Right now the system is split across four repos:
- A React frontend (with mantine - uggh)
- A React frontend (tanstack - hell yeah!)
- A Rails API server
- A FastAPI service built around Pydantic AI
On paper, this is exactly the kind of setup I would normally argue against. Multiple frontends already increase the coordination cost. Add a Rails backend and a Python AI service, and you now have different runtime environments, different deployment concerns, different testing styles, and multiple places where context can get lost. In a normal team workflow, that can become exhausting very quickly.
What has surprised me is that Claude changes the paradigm.
I do not mean that Claude magically makes distributed systems good. The same structural problems still exist. Boundaries can still be wrong. Ownership can still be fuzzy. Integration bugs still happen. But the day-to-day tax of working across multiple codebases feels lower when I can offload a lot of the context switching.
The workflow that has been working for me looks roughly like this:
- Write the top-level Linear ticket and define the scope with Claude through Linear’s MCP
- Break that work into smaller repo-specific issues with Claude
- Execute each sub-issue in one Claude code session
The coordination burden is still there, but it is more manageable because I am not manually rebuilding all of that context every time I switch.
In other words, Claude is not making me love microservices. It is making me slightly less allergic to them.

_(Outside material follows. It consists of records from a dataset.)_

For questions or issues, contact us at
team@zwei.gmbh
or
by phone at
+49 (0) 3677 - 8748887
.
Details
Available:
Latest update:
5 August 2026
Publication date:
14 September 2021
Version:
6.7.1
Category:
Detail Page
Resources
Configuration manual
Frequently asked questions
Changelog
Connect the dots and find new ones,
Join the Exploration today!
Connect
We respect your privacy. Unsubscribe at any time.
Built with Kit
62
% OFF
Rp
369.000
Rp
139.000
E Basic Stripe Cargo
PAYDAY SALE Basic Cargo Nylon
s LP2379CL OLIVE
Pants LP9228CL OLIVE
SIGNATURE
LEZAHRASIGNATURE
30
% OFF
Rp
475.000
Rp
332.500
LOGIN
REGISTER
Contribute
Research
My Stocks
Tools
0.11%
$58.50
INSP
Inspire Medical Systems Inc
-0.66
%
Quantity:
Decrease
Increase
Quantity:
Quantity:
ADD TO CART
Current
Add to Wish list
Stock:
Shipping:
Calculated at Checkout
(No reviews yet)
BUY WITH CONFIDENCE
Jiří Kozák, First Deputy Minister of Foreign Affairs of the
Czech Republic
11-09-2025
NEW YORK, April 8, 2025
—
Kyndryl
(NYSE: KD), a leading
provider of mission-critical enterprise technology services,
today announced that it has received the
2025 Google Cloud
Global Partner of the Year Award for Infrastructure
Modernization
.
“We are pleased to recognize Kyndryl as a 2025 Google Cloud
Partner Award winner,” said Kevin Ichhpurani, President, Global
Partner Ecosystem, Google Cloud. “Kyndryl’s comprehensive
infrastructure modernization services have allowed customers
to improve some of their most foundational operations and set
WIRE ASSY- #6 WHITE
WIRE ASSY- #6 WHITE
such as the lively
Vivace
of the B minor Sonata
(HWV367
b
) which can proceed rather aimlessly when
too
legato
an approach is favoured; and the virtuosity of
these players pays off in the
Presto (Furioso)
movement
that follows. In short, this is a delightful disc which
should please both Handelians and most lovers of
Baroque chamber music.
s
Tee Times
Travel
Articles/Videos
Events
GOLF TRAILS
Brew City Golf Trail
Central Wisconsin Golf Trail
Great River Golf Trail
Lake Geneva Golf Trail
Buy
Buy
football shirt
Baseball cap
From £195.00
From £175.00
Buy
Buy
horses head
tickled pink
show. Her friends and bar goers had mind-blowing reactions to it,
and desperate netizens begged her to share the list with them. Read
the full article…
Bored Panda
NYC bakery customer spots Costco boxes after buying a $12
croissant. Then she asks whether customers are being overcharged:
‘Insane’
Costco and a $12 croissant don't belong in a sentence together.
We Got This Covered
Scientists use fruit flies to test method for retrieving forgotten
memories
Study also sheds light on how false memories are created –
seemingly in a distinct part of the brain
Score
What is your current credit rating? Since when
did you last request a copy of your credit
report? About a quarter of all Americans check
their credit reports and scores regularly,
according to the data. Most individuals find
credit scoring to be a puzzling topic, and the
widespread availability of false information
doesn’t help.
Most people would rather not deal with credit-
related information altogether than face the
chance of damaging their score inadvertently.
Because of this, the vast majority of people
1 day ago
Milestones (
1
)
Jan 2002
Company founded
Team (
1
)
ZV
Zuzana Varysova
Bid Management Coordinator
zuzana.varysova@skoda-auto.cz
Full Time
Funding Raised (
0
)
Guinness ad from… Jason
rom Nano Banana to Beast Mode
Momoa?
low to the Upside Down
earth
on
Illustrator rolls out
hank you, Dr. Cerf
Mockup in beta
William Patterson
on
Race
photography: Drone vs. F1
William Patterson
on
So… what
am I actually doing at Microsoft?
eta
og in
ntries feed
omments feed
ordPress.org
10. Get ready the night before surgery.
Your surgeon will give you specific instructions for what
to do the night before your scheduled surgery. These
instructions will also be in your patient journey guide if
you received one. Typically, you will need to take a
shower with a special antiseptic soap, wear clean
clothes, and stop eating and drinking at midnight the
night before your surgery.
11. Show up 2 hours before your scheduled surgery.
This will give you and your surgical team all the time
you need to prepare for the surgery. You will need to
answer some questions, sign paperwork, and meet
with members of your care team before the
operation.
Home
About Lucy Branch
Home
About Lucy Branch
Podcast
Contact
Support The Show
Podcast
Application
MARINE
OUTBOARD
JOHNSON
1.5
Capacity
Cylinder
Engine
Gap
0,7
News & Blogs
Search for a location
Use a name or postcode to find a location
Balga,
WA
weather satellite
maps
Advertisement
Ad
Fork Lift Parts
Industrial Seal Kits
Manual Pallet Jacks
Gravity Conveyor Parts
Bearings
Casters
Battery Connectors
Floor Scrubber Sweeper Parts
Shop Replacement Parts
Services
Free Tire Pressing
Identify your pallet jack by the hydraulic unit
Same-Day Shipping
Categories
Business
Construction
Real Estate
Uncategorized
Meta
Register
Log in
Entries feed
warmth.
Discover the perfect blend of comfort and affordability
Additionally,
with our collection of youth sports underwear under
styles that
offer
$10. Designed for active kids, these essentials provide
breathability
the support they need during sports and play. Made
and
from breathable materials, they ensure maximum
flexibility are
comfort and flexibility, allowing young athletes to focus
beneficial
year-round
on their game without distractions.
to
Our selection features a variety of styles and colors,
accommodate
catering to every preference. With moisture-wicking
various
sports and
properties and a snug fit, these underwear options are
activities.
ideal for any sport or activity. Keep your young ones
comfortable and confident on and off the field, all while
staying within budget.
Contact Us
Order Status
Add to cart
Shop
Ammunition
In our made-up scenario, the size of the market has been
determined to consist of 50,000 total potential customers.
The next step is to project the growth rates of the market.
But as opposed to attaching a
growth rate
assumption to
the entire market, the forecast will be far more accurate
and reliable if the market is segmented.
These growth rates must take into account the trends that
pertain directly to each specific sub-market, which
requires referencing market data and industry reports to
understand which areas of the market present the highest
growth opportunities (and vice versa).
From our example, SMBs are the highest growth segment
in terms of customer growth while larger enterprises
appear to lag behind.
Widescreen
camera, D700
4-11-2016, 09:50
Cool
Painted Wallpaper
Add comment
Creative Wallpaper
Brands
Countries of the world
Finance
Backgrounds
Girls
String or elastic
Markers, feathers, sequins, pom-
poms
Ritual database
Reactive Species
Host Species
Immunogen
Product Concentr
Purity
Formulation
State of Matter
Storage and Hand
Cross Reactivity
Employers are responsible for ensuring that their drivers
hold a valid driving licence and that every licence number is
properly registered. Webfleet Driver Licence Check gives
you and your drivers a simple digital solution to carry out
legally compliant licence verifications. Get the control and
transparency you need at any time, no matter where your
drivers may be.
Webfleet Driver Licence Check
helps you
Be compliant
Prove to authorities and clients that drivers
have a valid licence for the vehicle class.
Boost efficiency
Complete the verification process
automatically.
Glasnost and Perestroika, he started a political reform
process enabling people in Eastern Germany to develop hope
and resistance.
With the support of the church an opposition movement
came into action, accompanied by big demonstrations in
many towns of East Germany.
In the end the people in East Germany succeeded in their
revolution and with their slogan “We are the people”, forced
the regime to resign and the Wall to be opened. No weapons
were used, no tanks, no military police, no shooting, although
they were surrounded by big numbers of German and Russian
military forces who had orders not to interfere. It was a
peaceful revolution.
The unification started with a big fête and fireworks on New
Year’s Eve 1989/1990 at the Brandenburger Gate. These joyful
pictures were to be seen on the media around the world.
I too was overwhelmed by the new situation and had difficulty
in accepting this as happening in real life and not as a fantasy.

I still think most teams reach for service boundaries too early. I still think a monolith is the right default for most products, especially when the main challenge is discovering what to build rather than scaling what already works. But I also have to admit that AI-assisted development changes the ergonomics of a multi-repo system. Some of the pain that used to make microservices unbearable was human coordination overhead, and tools like Claude can absorb a meaningful portion of that overhead.
So no, I have not converted. I am not about to start telling early-stage teams to split everything into services on day one. But for the first time in a while, I can see a version of the argument where a service-heavy setup is not automatically a productivity disaster, especially if the tooling helps each boundary feel smaller than it really is.